The Role of Cortisol
The first is an instantaneous spike in our appetite, and we all know how we remedy that particular situation – we head for the cookie jar. Following this, a stress hormone known as cortisol is put into production, which fires up the signal to our liver’s storage locker to release all that excess sugar to allow our blood sugar levels to elevate somewhere back to normal levels. Unfortunately, this process all takes place after we fulfilled our desire for more food after that spike in our appetite, and the whole process of storing the fat and decreasing the metabolism starts all over again.
Now, back to what started all this – the sugar.
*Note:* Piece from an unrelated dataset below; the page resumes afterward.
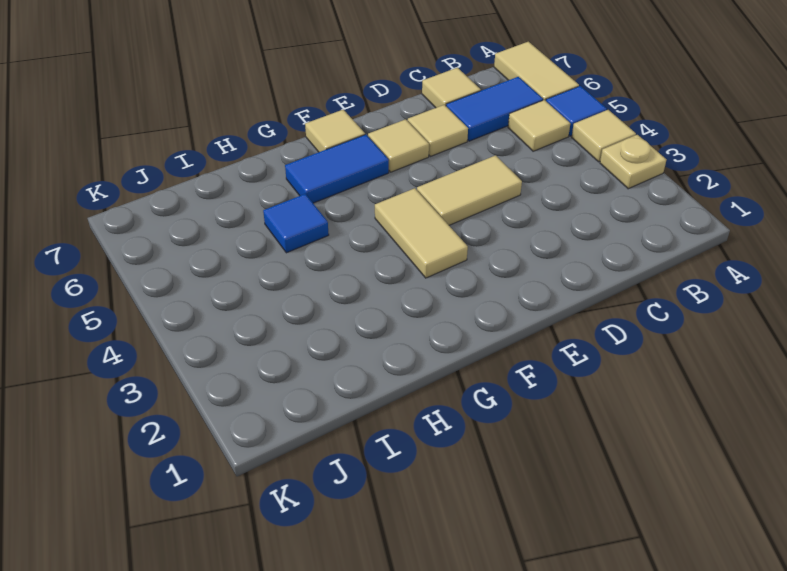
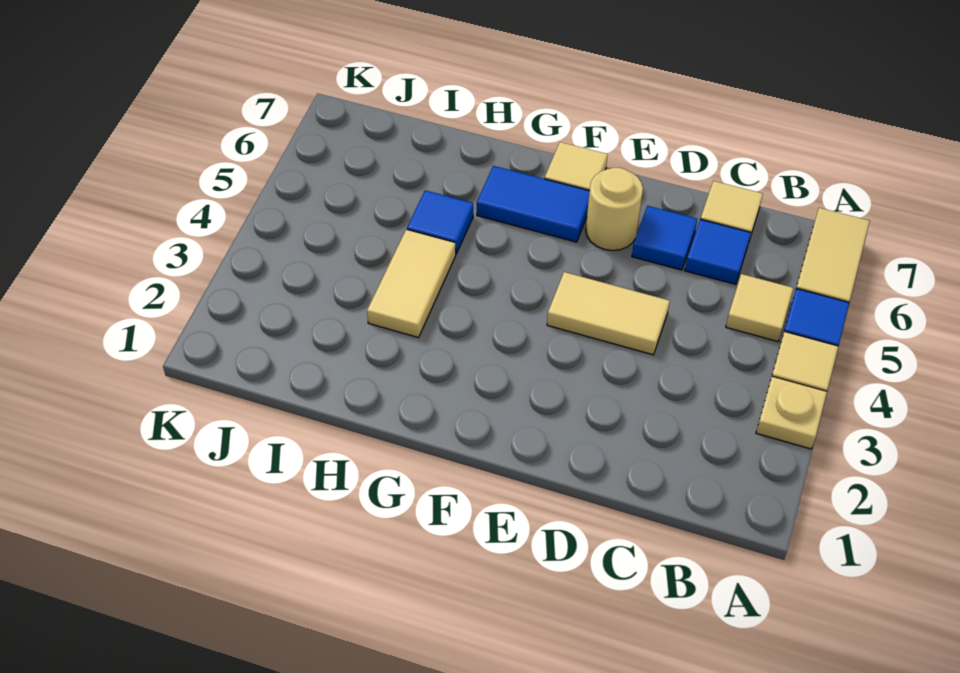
blue tile B6:C6 level 1 -> blue tile C6 level 1
tan tile D6 level 1 -> blue tile D6 level 1
tan tile E6 level 1 -> tan round brick E6 level 1
tan tile F3:F4 level 1 -> tan tile H3:H4 level 1

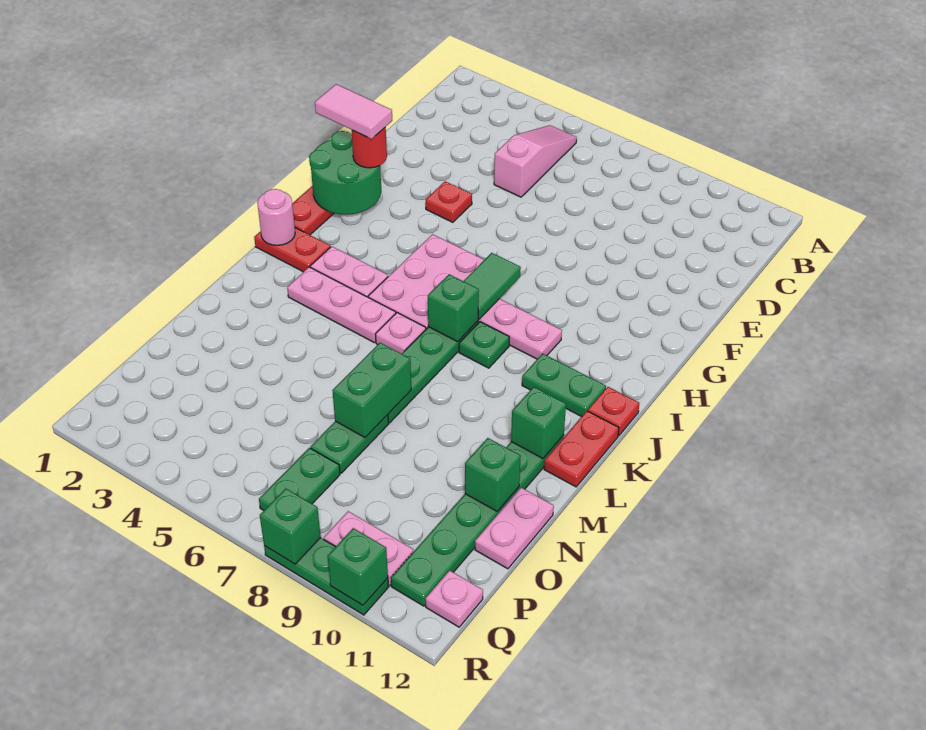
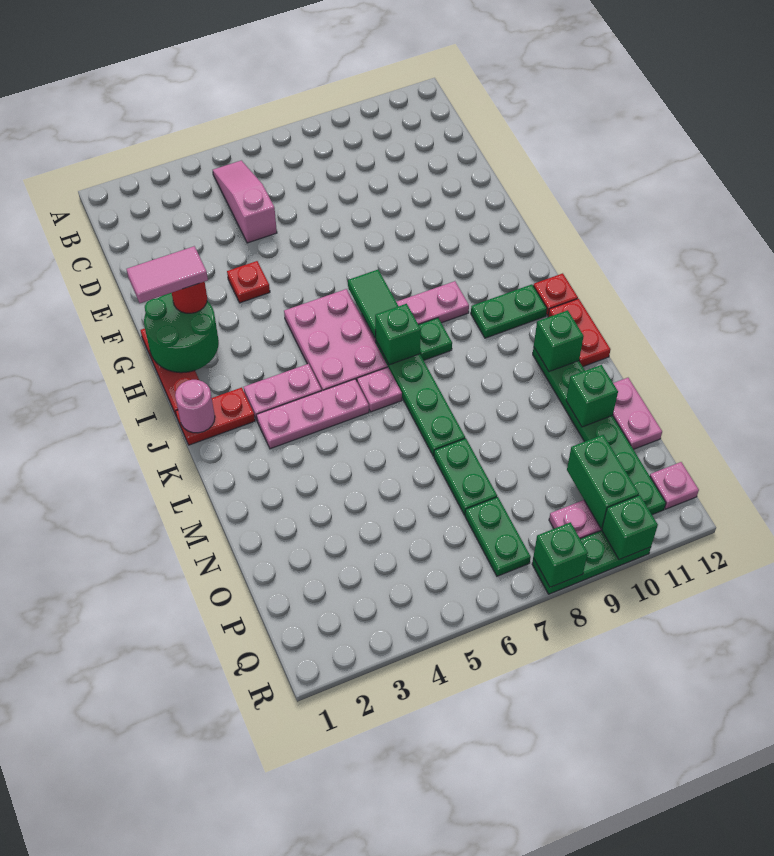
green brick M7:N7 level 2 -> green brick P10:Q10 level 2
The metabolic processes initiated by our destabilization of our blood sugar levels are manifested by the daily, weekly, or monthly train wreck that out dietary irregularity forces our body to contend with. The overabundance of the cortisol builds up over time, and far beyond what our body can handle, and ultimately wreaks havoc with our entire hormonal process. This is eventually exhibited by supplemental decreases in metabolism, along with a higher likelihood of conditions such as obesity, depression, allergies, weaker immune systems, chronic fatigue syndrome and a whole spectrum of other severe and often life-threatening side effects.
The Importance of Dietary Vigilance
So, what can we do to combat what sugar is doing to our collective well-being? What can we eat to keep from throwing our metabolism into a tail-spin and de-stabilizing our blood sugar levels? How do we maintain proper nutritional habits without continually interfering with our attempts to lose weight? And how are we going to keep from spending hundreds of thousands of dollars in future health care costs as a result of a lifetime of improper diet?
Part of the answer is certainly re-adjusting what constitutes our everyday menus, especially where sugar is concerned, which is usually in abundance in most processed foods. There is also quite a list of carbohydrates that do not set off elevated insulin responses, while providing a longer-lasting, and far more stabilized energy source. These good carbs can be found in apples, oranges, pears, plums, grapes, bananas, grapefruit, oatmeal, brown rice, whole-wheat pasta, bran cereal, barley, and other whole grains, along with beans, peas, lentils, whole corn, sweet potatoes, yams, milk, yogurt and soy.
Sugar, by Any Other Name
As mentioned earlier, don’t go near any processed or pre-packaged foods whenever possible. These types of foods, more often than not, will contain artificial sweeteners, which will have the same metabolic effect as regular sugar, along with simple and refined sugars. Even juices branded as ‘healthy’, and certain health food products will contain high amounts of sugar. In addition, watch for foods containing ingredients like sucrose, maltose, dextrose, fructose, galactose, glucose, arabinose, ribose, xylose, deoxyribose, and lactose, which are all just fancier names for that substance that jacks up the numbers on our bathroom scales – sugar.